Maurice Nicoll

Dr. Maurice Nicoll (19 July 1884 – 30 August 1953) was born in Scotland, the son of a well-known literary critic and minister. Through his father, he knew many famous and influential people as a boy including the Duke of Kent and Winston Churchill. Nicoll was educated at Cambridge, receiving a medical degree, and eventually practiced psychiatry in London where he became a pioneer in psychological medicine. He had the unique good fortune to spend considerable time under the tutelage P.D. Ouspensky, George Gurdjieff, as well as C. G. Jung. After studying the teaching of the Fourth Way closely with Ouspensky from 1931- 41, he was authorized to conduct his own groups on the psychological teaching given by Gurdjieff, which he continued to do until his death. He was the author of many well received books including Psychological Commentaries on the Teaching of Gurdjieff and Ouspensky, Living Time, and A New Man.

Dr. Nicoll on Know Thyself

“The doctrine of self-knowledge, written over the porch at Delphi, is not what we imagine. Only when we realize that we have no self can we seek ourselves. Only through a flash of truth can one understand ignorance and falsity.”

Following in the footsteps of his Fourth Way teachers, Nicoll insisted upon an essential nothingness at the root of our ordinary identity and always prompted his students to observe directly this vacuum in the place of any inner permanence or positionality. In this respect his teaching can be reckoned as quite sympathetic with the Buddhist conception of egolessness as well as the Socratic axiom of admitted ignorance.

“That kind of knowledge, therefore, that leads towards higher consciousness and unity must include this aspect of self-knowledge, which brings into ordinary consciousness sides of ourselves to which we are exceptionally blind.”

As a method of correcting our wrong knowledge and discovering a voidness underlying one’s assumption of identity, Nicoll advised capturing different mental snapshots of ourselves throughout time, especially when we have become negative towards something or someone. Through this practice one might become more acquainted with what Jung called the shadow, that is, all of the unconscious psychological material and persona. Through the relativity created by the practice of this inner circumspection, one could eventually arrive at a more balanced and unified knowledge of the truth of oneself.

Biblical Interpretation

“We find in the New testament the phrase, ‘the truth shall make you free’. This kind of truth, we are told in many places, begins with self-knowledge.”

Perhaps due to an early Christian theological influence from his father and grandfather, Dr. Nicoll expressed persistently in his writing both a deep love and understanding of the books of the Old Testament and especially the Gospels. The invitation made by Christ for man to “utterly deny himself” (Matthew 16:24) was to him a call for radical self-knowledge, a profound investigation of “all the ideas he has of himself, all the forms of imagination he has of himself and all the illusions about himself that make him think he is what he supposes.”
The repeated scriptural injunctions to watch and awaken were interpreted as an impetus for removal of the veil of ignorance and darkness that hides us from ourselves. When it was mentioned that the Prodigal or lost Son “came into himself” (Luke 15:17) and returned to the house of his father, Nicoll took this, broadly speaking, as a return to self-knowledge and the truth of one’s own experience.

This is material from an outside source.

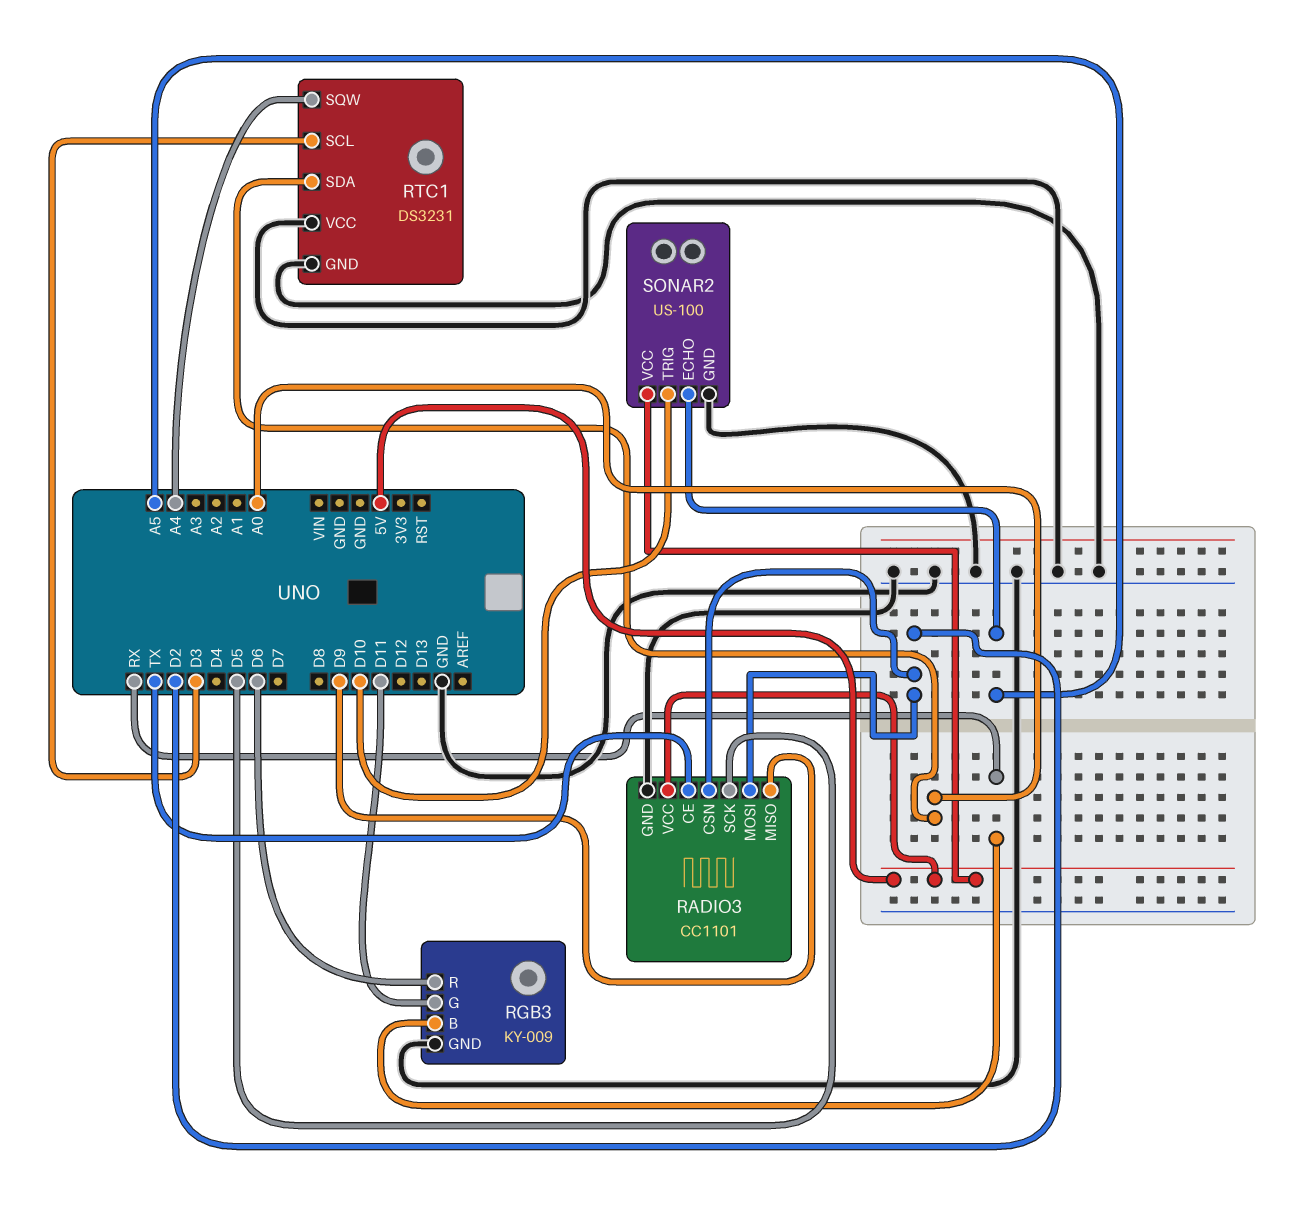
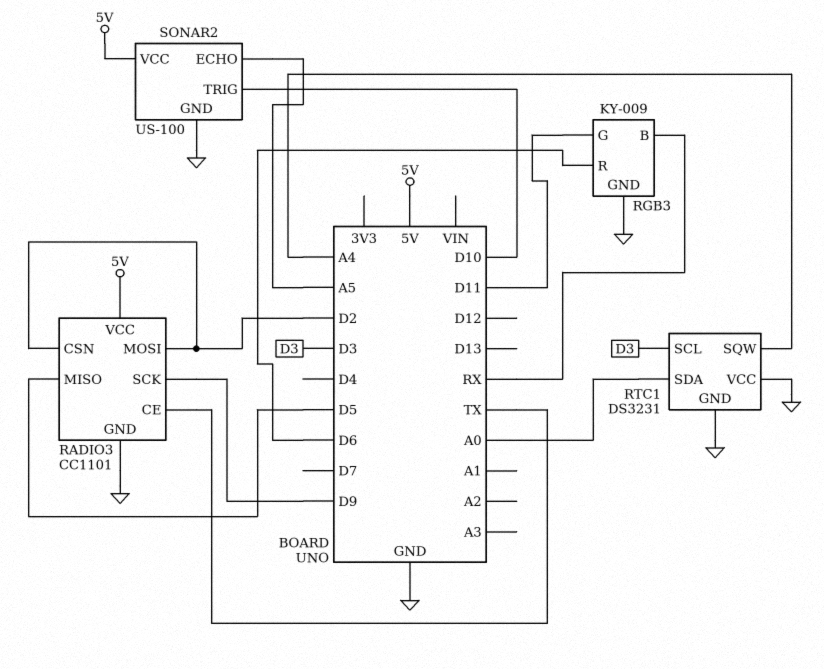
RADIO3 pin MISO: D9 -> D5
RADIO3 pin SCK: D5 -> D9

Beyond Scientific Materialism

“This movement of the soul is in the direction of that level of Mind on which it can see truth, the first aspect of which is truth about man’s own invisible nature – himself – which he reaches through self-knowledge. It is a reversal of the natural movement of the soul.”

Trained as a scientist and a doctor, Maurice Nicoll gained insight into the imbalance of the current state of the empirical method. He observed the overwhelming pull from the academic and mainstream scientific establishment towards the outer layers of things, rather than their inner or psychological dimension, which for him, as well as his psychological teachers Ouspensky, Gurdjieff, and Jung, was just as valid and vital a field for objective inquiry. In fact, he felt that a great deal of misunderstanding and violence is perpetrated through the general tendency to reverse the significance of and deprioritize introspection and self-knowledge. About his own teaching he wrote “‘just as we are today finding out about all sorts of chemicals… so do we have to advance to the study of the poisons of the mind and the emotions, the outlines of which were laid down in the Gospels.”

The Now

“Whatever we understand by self-knowledge, one thing we certainly do not understand, that it has to do with now. The time-man in us does not understand this.”

Nicoll connected the ancient adage “know thyself” with a great many levels of meaning but in the most elevated position, he placed the creation of now. He came to the factual insight that the real truth of man’s being is linked with the only space where it can ever be factually observed, the field of the present moment.